AI Made Production Easier, But Made Work Harder
My Day-to-Day Work Is Unrecognizable
Six months ago I was still writing code. A typical day now looks like this: define the boundaries of a task, write out the acceptance criteria, hand it off to an agent, wait for results, review them, push back if something is wrong, let it fix the issue, then run the loop again. Repeat.
Sometimes I have several agents running in parallel on different tasks at the same time. By end of day, my commit volume matches what I used to ship in a week. But if you asked how many lines of code I wrote today, the answer is probably zero.
At first I called this "AI-assisted programming." Then I realized that framing is completely wrong. "Assisted" implies I'm still the one writing code, with AI helping on the side. What actually happened is a role swap: AI writes the code, I make decisions and review the output.
This isn't an efficiency improvement. It's a job transition.

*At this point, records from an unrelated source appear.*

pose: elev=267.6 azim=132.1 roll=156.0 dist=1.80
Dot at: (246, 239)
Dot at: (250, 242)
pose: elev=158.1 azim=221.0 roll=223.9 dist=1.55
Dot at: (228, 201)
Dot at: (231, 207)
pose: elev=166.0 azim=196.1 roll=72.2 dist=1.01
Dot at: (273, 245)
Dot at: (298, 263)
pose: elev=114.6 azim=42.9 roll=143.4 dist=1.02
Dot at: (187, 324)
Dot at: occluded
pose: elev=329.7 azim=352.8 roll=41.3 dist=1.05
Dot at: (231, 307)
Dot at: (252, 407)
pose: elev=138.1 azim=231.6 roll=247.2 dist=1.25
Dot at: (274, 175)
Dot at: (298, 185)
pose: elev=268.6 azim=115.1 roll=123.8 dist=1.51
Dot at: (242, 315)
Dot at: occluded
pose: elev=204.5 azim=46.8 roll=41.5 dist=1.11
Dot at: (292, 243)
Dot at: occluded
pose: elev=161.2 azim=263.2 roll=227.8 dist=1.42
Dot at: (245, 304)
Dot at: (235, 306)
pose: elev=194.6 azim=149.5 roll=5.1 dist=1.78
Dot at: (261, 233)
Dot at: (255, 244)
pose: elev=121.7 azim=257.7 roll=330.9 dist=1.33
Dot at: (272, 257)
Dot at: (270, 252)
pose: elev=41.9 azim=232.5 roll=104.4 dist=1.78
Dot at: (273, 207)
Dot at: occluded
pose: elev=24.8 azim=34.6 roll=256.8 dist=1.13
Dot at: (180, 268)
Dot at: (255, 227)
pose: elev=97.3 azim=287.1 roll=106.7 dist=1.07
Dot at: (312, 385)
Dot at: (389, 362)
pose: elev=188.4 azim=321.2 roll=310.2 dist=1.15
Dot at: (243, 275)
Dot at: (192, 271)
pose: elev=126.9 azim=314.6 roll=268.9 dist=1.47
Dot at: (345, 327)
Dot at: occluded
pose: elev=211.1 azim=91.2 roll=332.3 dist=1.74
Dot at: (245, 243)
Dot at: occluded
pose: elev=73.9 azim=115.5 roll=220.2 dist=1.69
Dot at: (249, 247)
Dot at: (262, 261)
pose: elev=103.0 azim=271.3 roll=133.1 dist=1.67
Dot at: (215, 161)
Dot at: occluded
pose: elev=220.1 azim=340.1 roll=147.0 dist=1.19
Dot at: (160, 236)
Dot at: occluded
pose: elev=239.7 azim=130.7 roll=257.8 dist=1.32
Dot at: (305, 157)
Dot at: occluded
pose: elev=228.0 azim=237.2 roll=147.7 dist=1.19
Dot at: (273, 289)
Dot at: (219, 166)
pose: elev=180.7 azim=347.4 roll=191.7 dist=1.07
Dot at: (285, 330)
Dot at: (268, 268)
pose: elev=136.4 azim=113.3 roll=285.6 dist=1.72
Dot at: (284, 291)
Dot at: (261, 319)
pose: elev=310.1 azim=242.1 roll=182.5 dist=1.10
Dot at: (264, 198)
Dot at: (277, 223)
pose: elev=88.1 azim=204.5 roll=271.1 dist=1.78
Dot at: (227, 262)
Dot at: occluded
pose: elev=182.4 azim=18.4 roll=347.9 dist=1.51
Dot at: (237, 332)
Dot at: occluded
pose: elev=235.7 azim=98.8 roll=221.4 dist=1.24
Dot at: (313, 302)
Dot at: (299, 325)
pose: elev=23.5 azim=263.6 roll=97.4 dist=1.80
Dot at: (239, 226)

The three things I actually spend time on now: deciding the shape of an API, defining what should and shouldn't be built, and verifying that output matches expectations. The implementation itself is fully delegated. Experience hasn't disappeared; it's migrated from the syntax-and-frameworks layer to the judgment layer. You need to know what "correct" looks like, but you no longer need to write it yourself.
The subtlest part of this shift is that it makes "knowing how to use AI" less important than it sounds. What actually creates the gap is whether you can verify AI output. Prompt writing has a ceiling. The ability to design a verification loop has none. Someone who can quickly judge output quality on a fast-turnaround task, compared to someone who just throws requirements at ChatGPT and accepts the first reply: the output gap between them is orders of magnitude.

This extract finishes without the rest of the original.